→ TASK INSTRUCTIONS
Each line below must be set down exactly; omit any image you find.

------------------------------

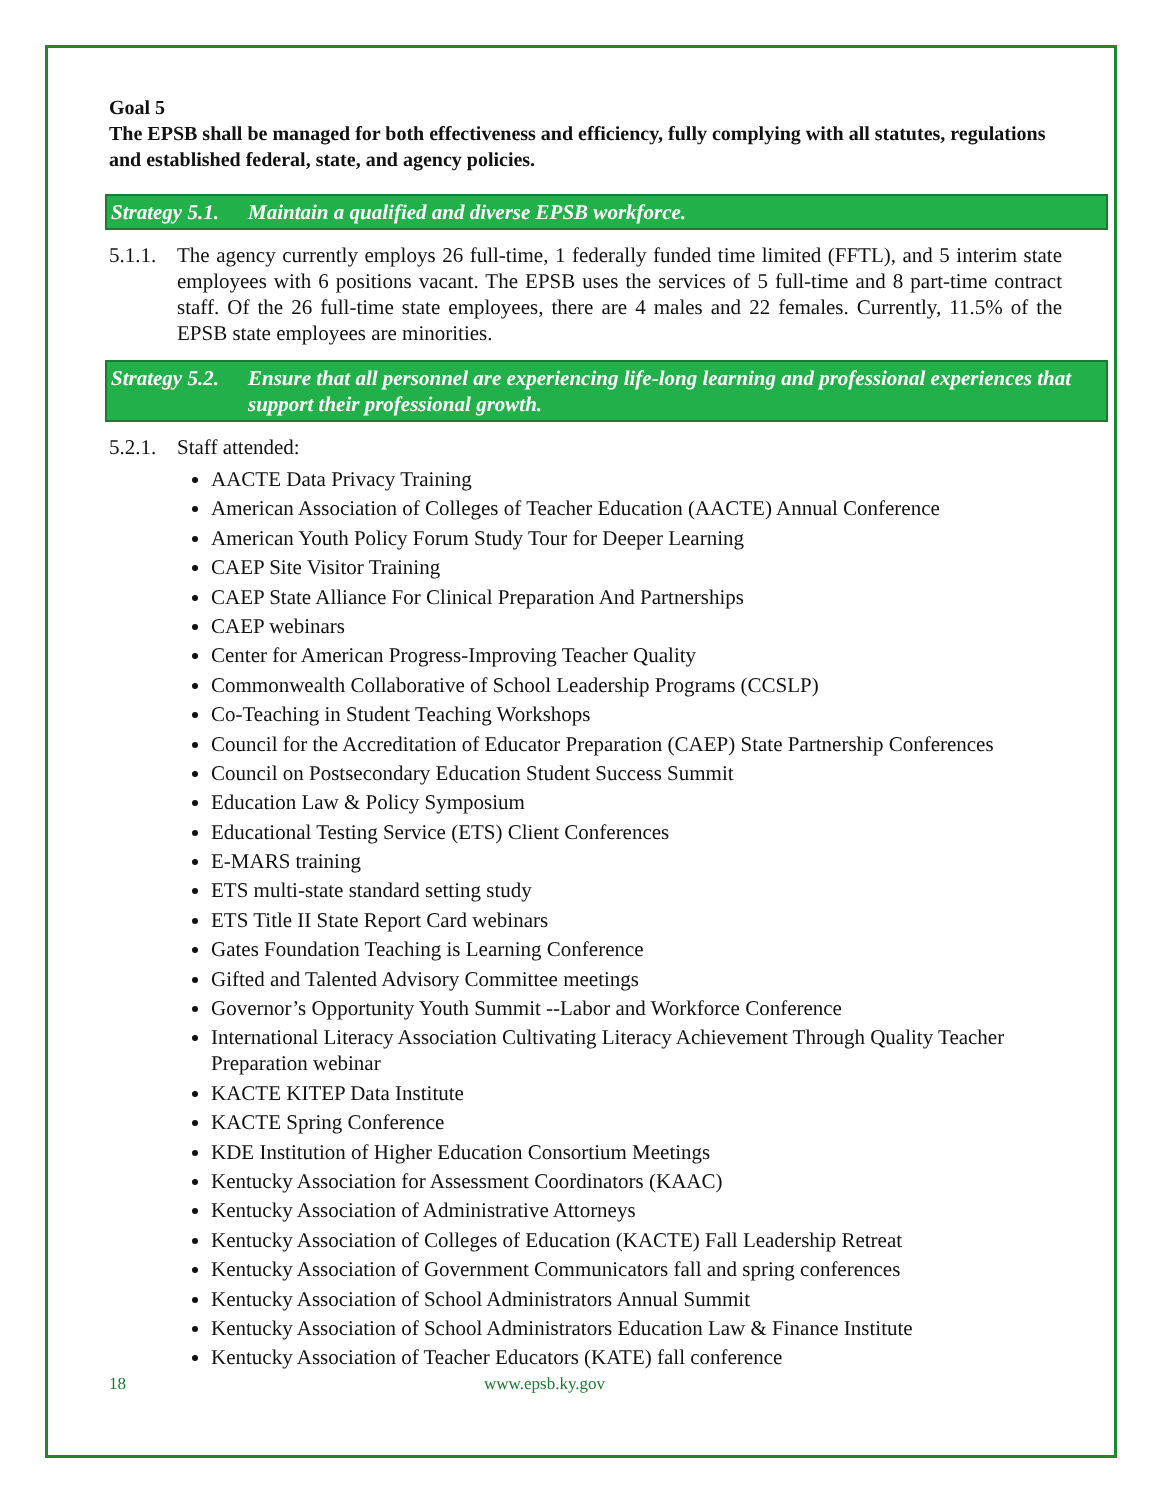Goal 5
The EPSB shall be managed for both effectiveness and efficiency, fully complying with all statutes, regulations and established federal, state, and agency policies.
Strategy 5.1. Maintain a qualified and diverse EPSB workforce.
5.1.1. The agency currently employs 26 full-time, 1 federally funded time limited (FFTL), and 5 interim state employees with 6 positions vacant. The EPSB uses the services of 5 full-time and 8 part-time contract staff. Of the 26 full-time state employees, there are 4 males and 22 females. Currently, 11.5% of the EPSB state employees are minorities.
Strategy 5.2. Ensure that all personnel are experiencing life-long learning and professional experiences that support their professional growth.
5.2.1. Staff attended:
AACTE Data Privacy Training
American Association of Colleges of Teacher Education (AACTE) Annual Conference
American Youth Policy Forum Study Tour for Deeper Learning
CAEP Site Visitor Training
CAEP State Alliance For Clinical Preparation And Partnerships
CAEP webinars
Center for American Progress-Improving Teacher Quality
Commonwealth Collaborative of School Leadership Programs (CCSLP)
Co-Teaching in Student Teaching Workshops
Council for the Accreditation of Educator Preparation (CAEP) State Partnership Conferences
Council on Postsecondary Education Student Success Summit
Education Law & Policy Symposium
Educational Testing Service (ETS) Client Conferences
E-MARS training
ETS multi-state standard setting study
ETS Title II State Report Card webinars
Gates Foundation Teaching is Learning Conference
Gifted and Talented Advisory Committee meetings
Governor’s Opportunity Youth Summit --Labor and Workforce Conference
International Literacy Association Cultivating Literacy Achievement Through Quality Teacher Preparation webinar
KACTE KITEP Data Institute
KACTE Spring Conference
KDE Institution of Higher Education Consortium Meetings
Kentucky Association for Assessment Coordinators (KAAC)
Kentucky Association of Administrative Attorneys
Kentucky Association of Colleges of Education (KACTE) Fall Leadership Retreat
Kentucky Association of Government Communicators fall and spring conferences
Kentucky Association of School Administrators Annual Summit
Kentucky Association of School Administrators Education Law & Finance Institute
Kentucky Association of Teacher Educators (KATE) fall conference
18 www.epsb.ky.gov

------------------------------

→ EXPECTED ANSWER
Goal 5
The EPSB shall be managed for both effectiveness and efficiency, fully complying with all statutes, regulations and established federal, state, and agency policies.
Strategy 5.1. Maintain a qualified and diverse EPSB workforce.
5.1.1. The agency currently employs 26 full-time, 1 federally funded time limited (FFTL), and 5 interim state employees with 6 positions vacant. The EPSB uses the services of 5 full-time and 8 part-time contract staff. Of the 26 full-time state employees, there are 4 males and 22 females. Currently, 11.5% of the EPSB state employees are minorities.
Strategy 5.2. Ensure that all personnel are experiencing life-long learning and professional experiences that support their professional growth.
5.2.1. Staff attended:
AACTE Data Privacy Training
American Association of Colleges of Teacher Education (AACTE) Annual Conference
American Youth Policy Forum Study Tour for Deeper Learning
CAEP Site Visitor Training
CAEP State Alliance For Clinical Preparation And Partnerships
CAEP webinars
Center for American Progress-Improving Teacher Quality
Commonwealth Collaborative of School Leadership Programs (CCSLP)
Co-Teaching in Student Teaching Workshops
Council for the Accreditation of Educator Preparation (CAEP) State Partnership Conferences
Council on Postsecondary Education Student Success Summit
Education Law & Policy Symposium
Educational Testing Service (ETS) Client Conferences
E-MARS training
ETS multi-state standard setting study
ETS Title II State Report Card webinars
Gates Foundation Teaching is Learning Conference
Gifted and Talented Advisory Committee meetings
Governor’s Opportunity Youth Summit --Labor and Workforce Conference
International Literacy Association Cultivating Literacy Achievement Through Quality Teacher Preparation webinar
KACTE KITEP Data Institute
KACTE Spring Conference
KDE Institution of Higher Education Consortium Meetings
Kentucky Association for Assessment Coordinators (KAAC)
Kentucky Association of Administrative Attorneys
Kentucky Association of Colleges of Education (KACTE) Fall Leadership Retreat
Kentucky Association of Government Communicators fall and spring conferences
Kentucky Association of School Administrators Annual Summit
Kentucky Association of School Administrators Education Law & Finance Institute
Kentucky Association of Teacher Educators (KATE) fall conference
18 www.epsb.ky.gov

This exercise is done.